PROMPT: The required result is a copy of each line below in which "HashMap" appears.

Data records
——————

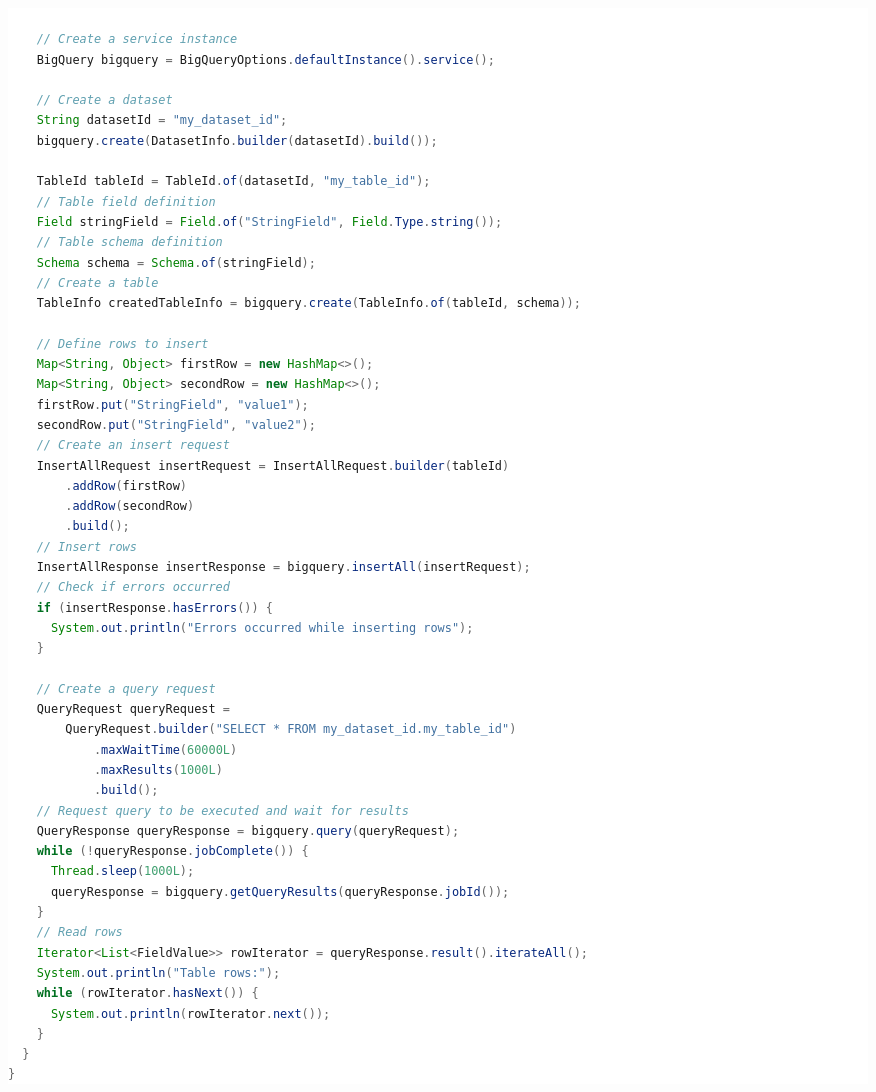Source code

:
 ```java

    // Create a service instance
    BigQuery bigquery = BigQueryOptions.defaultInstance().service();

    // Create a dataset
    String datasetId = "my_dataset_id";
    bigquery.create(DatasetInfo.builder(datasetId).build());

    TableId tableId = TableId.of(datasetId, "my_table_id");
    // Table field definition
    Field stringField = Field.of("StringField", Field.Type.string());
    // Table schema definition
    Schema schema = Schema.of(stringField);
    // Create a table
    TableInfo createdTableInfo = bigquery.create(TableInfo.of(tableId, schema));

    // Define rows to insert
    Map<String, Object> firstRow = new HashMap<>();
    Map<String, Object> secondRow = new HashMap<>();
    firstRow.put("StringField", "value1");
    secondRow.put("StringField", "value2");
    // Create an insert request
    InsertAllRequest insertRequest = InsertAllRequest.builder(tableId)
        .addRow(firstRow)
        .addRow(secondRow)
        .build();
    // Insert rows
    InsertAllResponse insertResponse = bigquery.insertAll(insertRequest);
    // Check if errors occurred
    if (insertResponse.hasErrors()) {
      System.out.println("Errors occurred while inserting rows");
    }

    // Create a query request
    QueryRequest queryRequest =
        QueryRequest.builder("SELECT * FROM my_dataset_id.my_table_id")
            .maxWaitTime(60000L)
            .maxResults(1000L)
            .build();
    // Request query to be executed and wait for results
    QueryResponse queryResponse = bigquery.query(queryRequest);
    while (!queryResponse.jobComplete()) {
      Thread.sleep(1000L);
      queryResponse = bigquery.getQueryResults(queryResponse.jobId());
    }
    // Read rows
    Iterator<List<FieldValue>> rowIterator = queryResponse.result().iterateAll();
    System.out.println("Table rows:");
    while (rowIterator.hasNext()) {
      System.out.println(rowIterator.next());
    }
  }
}
```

——————

TASK RESPONSE:
    Map<String, Object> firstRow = new HashMap<>();
    Map<String, Object> secondRow = new HashMap<>();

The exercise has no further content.